Performance: Bun vs Python
| Concern | Impact |
|---|---|
| Raw event loop throughput | Bun's event loop is faster than Python's asyncio. But the bottleneck is LLM API latency (hundreds of ms to seconds), not event loop speed. Doesn't matter. |
| IPC audio hot path | _processStdoutChunk parses binary frames from clankvox. Python handles this fine with struct.unpack — it's I/O-bound, not CPU-bound. Rust does the real work. |
| Concurrent WebSocket connections | Multiple realtime WS connections (OpenAI, Gemini, ElevenLabs, xAI). Python asyncio + websockets handles this well. No degradation. |
| SQLite + sqlite-vec | Python has excellent SQLite support (sqlite3 stdlib, apsw). sqlite-vec has a Python package. No issue. |
| Dashboard (Hono) | Replace with FastAPI or Starlette. Equivalent or better. |
| Startup time | Python ~1-2s vs Bun ~200ms. Irrelevant for a long-running bot. |
| Memory | Python uses more. Negligible for a single bot instance. |
Can TS Run Local LLMs?
Yes, technically — node-llama-cpp, Ollama HTTP, ONNX Runtime for Node, transformers.js. But TS can call local models via HTTP; it cannot be the host for local AI workloads. You'd always shell out to Python processes. If Python is the AI runtime anyway, having orchestration in Python removes an architectural seam.
Current Architecture
| Layer | Owner |
|---|---|
| Realtime media transport (Opus, RTP, DAVE, 20ms ticks) | Rust (clankvox) |
| Everything else (Discord, LLM, tools, memory, dashboard) | Bun/TS |
IPC: JSON lines (Bun→Rust via stdin), binary-framed messages (Rust→Bun via stdout) with three priority lanes (control/audio/video).
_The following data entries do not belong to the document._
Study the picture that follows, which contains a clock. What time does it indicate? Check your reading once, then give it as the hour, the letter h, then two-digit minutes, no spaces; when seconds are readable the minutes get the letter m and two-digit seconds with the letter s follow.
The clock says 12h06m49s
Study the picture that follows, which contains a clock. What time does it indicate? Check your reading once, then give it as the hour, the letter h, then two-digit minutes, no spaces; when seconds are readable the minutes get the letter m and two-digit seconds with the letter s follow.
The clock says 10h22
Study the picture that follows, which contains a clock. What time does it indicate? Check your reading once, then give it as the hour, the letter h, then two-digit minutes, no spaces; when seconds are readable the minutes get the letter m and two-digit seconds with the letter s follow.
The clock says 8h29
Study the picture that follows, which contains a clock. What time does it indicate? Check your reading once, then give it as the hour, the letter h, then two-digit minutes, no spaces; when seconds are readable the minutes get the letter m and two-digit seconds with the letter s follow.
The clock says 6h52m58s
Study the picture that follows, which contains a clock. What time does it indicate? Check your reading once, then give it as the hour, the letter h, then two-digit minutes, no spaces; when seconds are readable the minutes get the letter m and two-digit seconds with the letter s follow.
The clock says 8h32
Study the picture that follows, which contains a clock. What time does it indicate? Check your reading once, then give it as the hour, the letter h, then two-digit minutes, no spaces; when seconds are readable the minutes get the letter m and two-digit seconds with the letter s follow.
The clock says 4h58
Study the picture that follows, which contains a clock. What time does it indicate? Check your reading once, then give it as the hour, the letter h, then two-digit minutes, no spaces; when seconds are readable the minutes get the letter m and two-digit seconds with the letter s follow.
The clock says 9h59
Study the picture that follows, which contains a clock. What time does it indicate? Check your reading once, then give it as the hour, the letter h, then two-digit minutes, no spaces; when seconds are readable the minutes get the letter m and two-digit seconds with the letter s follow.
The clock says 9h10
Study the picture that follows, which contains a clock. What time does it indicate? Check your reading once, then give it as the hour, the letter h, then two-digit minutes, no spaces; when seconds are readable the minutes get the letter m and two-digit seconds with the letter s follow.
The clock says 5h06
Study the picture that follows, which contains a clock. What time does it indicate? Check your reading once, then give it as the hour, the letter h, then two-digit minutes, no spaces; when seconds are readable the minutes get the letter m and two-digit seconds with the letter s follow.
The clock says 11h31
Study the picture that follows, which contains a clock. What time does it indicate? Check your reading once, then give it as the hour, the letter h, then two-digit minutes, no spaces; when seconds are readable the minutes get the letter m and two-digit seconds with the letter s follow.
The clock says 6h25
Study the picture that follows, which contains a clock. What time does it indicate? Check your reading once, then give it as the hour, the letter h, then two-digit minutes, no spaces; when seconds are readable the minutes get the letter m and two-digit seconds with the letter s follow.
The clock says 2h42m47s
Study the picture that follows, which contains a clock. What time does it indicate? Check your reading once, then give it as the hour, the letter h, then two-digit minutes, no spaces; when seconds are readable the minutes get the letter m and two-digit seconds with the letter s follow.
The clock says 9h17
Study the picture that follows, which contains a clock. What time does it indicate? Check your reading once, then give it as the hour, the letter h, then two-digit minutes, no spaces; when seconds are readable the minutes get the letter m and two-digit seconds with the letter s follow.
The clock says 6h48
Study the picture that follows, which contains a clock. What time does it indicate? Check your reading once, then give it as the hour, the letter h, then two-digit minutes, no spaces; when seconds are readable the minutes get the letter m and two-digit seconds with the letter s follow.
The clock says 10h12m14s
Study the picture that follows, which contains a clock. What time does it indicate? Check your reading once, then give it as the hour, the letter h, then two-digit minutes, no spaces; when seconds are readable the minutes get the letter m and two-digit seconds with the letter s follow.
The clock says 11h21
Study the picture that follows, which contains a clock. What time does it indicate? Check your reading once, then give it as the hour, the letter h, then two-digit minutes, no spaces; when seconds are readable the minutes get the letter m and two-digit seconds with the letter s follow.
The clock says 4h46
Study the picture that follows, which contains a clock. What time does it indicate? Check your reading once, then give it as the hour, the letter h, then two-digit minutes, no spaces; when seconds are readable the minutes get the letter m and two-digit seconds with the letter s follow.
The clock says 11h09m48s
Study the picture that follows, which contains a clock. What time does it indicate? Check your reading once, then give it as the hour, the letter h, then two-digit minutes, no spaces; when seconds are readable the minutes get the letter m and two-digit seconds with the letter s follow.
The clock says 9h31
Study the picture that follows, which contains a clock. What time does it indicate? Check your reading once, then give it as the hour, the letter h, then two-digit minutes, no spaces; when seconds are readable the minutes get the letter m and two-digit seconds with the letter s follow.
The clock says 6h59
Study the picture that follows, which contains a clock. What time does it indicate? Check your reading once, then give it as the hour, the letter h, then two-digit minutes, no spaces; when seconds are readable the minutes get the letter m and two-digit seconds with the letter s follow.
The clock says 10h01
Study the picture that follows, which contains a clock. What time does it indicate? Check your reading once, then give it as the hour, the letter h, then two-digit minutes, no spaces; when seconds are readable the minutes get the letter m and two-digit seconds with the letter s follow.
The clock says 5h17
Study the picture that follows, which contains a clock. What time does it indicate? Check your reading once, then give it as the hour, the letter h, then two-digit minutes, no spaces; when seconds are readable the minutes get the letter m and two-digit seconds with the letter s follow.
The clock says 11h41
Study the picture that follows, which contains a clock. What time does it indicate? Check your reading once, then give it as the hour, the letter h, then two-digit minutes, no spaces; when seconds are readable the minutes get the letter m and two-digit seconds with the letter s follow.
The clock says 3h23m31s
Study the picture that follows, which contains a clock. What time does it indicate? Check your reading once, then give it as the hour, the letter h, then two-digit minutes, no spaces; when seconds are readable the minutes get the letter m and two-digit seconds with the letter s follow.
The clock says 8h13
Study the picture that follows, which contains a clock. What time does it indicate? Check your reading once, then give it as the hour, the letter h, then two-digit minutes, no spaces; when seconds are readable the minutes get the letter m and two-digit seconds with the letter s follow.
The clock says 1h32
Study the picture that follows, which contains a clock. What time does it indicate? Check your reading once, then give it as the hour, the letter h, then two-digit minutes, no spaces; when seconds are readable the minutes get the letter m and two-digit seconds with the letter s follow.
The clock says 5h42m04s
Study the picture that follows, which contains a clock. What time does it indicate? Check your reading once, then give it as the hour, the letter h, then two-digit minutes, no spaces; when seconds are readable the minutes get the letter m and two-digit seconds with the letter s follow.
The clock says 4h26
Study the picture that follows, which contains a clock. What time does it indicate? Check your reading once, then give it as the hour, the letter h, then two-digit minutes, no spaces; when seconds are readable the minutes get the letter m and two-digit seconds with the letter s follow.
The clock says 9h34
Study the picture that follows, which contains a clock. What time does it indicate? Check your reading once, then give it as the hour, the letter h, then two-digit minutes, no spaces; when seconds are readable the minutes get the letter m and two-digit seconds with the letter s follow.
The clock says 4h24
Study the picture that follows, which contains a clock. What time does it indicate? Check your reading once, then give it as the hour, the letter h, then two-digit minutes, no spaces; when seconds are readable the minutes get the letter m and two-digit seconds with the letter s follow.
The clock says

This boundary stays exactly the same. Python talks to clankvox over the same stdin/stdout pipes.
Guiding Principles
- Bottom-up: migrate leaf dependencies first, work toward the orchestrator.
- Coexistence: Python port on a separate branch; clean cutover when ready.
- clankvox stays Rust: same IPC protocol, new Python client.
- Dashboard frontend stays React: swap backend from Hono to FastAPI.
- Break the
llm/↔voice/circular dep before porting either.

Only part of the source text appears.